Доказательство Рая - Эбен Александер. Страница 11
Очень рано, так что я даже не помню, когда это было, мама и папа сказали мне, что они усыновили меня (или «выбрали», как они выразились, потому что как только они меня увидели, то сразу почувствовали, что я — их ребенок). Они не были моими биологическими родителями, но любили меня так же, как если бы я был их собственной кровью и плотью. Я рос, зная, что меня усыновили в апреле 1954 года, в возрасте четырех месяцев, что моей родной матери было всего шестнадцать лет — она училась во втором классе старшей школы — и что она не была замужем, когда родила меня в 1953-м. Ее любимый был немного старше, но в ближайшем будущем не смог бы содержать ребенка, поэтому он тоже согласился отказаться от меня, хотя обоим это решение далось очень нелегко. Я узнал историю своего рождения, когда был совсем маленьким, так что никогда не задавал никаких вопросов и воспринимал ее так же естественно, как черный цвет своих волос, как то, что я любил гамбургеры и терпеть не мог цветную капусту. Я любил своих приемных родителей очень нежно и глубоко, как если бы между нами существовала кровная связь, и точно так же относились ко мне и они.

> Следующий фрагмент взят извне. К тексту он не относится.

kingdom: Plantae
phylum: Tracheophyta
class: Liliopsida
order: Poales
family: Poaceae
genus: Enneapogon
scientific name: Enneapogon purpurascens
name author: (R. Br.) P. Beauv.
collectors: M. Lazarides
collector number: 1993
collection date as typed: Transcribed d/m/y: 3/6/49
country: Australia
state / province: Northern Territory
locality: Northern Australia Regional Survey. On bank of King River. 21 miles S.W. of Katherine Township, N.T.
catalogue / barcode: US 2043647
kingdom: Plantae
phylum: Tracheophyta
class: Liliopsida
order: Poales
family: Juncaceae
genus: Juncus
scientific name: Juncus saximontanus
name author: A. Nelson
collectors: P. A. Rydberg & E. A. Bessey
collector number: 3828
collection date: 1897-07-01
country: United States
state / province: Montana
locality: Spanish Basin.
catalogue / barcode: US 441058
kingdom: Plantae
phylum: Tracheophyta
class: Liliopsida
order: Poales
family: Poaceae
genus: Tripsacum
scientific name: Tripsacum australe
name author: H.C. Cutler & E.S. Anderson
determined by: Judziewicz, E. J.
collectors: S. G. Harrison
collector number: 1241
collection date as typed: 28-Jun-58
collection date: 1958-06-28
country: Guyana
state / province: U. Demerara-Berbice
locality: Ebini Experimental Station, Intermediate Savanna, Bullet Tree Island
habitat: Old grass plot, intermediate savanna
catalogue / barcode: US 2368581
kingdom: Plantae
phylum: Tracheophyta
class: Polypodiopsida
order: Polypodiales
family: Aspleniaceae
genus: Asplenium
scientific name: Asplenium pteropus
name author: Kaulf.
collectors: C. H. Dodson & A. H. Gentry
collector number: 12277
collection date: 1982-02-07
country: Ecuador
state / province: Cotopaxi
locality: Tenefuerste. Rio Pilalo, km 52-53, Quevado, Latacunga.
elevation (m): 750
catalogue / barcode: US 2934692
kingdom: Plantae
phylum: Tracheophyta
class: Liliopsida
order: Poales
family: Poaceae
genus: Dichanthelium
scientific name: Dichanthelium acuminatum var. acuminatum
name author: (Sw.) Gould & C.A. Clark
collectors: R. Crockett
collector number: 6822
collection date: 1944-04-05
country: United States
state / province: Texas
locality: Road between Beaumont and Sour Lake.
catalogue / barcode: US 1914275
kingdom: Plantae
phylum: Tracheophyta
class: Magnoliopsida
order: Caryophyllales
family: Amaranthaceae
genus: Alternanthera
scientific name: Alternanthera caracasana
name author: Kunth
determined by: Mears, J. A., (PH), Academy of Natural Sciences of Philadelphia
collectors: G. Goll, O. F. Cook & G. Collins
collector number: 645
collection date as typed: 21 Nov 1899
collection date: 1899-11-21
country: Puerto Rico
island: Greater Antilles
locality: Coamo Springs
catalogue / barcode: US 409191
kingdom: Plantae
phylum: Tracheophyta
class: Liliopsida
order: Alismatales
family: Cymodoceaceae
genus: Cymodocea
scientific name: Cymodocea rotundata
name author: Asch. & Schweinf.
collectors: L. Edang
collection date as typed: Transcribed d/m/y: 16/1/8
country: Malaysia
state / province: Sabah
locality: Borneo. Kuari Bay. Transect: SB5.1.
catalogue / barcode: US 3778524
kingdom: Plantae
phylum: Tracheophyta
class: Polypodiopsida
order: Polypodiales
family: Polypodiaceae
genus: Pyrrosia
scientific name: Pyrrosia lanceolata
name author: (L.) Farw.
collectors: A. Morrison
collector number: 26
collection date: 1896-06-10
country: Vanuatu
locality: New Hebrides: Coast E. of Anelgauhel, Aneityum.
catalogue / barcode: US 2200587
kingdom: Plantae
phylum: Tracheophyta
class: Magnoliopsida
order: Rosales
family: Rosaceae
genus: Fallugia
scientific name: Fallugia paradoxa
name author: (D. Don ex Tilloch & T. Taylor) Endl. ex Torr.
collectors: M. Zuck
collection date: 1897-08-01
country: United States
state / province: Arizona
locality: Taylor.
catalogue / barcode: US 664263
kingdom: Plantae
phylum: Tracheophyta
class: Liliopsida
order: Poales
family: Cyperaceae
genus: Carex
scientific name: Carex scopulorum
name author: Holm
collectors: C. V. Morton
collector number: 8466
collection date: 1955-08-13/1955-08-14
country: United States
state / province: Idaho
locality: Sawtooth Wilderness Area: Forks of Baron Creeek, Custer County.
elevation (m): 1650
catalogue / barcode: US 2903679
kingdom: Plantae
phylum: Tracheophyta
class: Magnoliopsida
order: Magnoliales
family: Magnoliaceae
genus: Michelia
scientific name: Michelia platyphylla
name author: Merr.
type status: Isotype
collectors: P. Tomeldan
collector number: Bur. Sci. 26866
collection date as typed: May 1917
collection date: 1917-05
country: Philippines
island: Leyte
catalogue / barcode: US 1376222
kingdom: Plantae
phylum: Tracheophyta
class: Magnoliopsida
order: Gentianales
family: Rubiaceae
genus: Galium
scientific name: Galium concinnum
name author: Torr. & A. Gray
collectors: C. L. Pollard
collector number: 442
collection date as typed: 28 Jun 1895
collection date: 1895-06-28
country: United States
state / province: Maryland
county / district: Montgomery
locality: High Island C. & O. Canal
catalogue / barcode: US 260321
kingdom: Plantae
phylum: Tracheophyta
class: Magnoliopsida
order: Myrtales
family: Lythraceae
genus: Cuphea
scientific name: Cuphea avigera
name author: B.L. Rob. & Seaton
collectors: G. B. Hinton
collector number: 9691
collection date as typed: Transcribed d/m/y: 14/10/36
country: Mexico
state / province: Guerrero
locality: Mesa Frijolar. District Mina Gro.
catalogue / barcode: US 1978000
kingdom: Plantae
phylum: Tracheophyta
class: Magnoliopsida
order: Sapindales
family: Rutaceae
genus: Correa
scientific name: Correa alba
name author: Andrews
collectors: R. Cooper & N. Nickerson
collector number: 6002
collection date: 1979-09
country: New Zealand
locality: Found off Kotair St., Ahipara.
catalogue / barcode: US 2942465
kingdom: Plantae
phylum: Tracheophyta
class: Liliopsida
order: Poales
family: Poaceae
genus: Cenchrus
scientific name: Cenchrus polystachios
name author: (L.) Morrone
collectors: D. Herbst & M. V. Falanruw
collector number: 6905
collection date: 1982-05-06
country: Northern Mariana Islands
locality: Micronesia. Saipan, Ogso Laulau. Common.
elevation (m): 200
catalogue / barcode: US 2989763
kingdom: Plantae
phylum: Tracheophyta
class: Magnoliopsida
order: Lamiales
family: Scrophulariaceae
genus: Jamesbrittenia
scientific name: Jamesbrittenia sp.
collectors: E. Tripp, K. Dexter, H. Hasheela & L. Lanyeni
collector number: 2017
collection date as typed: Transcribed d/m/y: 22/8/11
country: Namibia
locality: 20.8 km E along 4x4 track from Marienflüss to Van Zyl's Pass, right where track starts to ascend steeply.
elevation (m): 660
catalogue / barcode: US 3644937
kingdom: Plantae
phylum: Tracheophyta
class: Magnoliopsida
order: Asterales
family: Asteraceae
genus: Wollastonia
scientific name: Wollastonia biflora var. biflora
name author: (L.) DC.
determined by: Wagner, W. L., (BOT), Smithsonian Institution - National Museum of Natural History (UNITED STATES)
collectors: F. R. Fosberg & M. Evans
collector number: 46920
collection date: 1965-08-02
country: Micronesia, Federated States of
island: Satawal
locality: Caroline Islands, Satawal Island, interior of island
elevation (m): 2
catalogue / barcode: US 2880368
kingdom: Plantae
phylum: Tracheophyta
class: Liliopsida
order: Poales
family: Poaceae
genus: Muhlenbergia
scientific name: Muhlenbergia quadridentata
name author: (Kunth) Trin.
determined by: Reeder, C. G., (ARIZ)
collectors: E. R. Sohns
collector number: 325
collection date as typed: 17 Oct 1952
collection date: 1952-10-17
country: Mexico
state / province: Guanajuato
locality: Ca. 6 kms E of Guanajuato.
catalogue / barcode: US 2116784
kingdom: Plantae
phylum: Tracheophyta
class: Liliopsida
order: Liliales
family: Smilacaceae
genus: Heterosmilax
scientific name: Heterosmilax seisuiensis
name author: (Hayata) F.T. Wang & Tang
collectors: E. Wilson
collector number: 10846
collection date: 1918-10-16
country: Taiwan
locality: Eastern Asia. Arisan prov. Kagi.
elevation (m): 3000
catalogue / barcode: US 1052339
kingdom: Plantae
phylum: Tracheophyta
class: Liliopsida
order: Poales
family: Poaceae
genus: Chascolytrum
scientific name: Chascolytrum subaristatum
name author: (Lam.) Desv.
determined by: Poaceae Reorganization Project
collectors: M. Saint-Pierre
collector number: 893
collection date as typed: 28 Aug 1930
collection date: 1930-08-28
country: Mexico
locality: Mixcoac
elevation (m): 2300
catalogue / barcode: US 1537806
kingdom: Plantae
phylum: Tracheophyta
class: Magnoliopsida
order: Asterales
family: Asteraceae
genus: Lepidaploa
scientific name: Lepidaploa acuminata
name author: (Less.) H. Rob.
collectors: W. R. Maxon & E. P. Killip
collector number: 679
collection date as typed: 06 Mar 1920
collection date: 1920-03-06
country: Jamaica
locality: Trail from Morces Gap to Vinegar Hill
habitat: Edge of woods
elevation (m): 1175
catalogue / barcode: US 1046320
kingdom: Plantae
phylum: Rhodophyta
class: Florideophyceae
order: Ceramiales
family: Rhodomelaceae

Моя старшая сестра Джеан тоже была приемной.
Через пять месяцев после моего усыновления мама смогла и сама забеременеть. Она родила девочку, Бетси, а спустя еще пять лет родилась наша младшая сестренка Филлис. Все мы всегда были родными друг другу. Я знал, что девочки — мои сестры, ая — их брат. Я рос в семье, которая не только меня любила, но верила в меня и поддерживала в моих стремлениях.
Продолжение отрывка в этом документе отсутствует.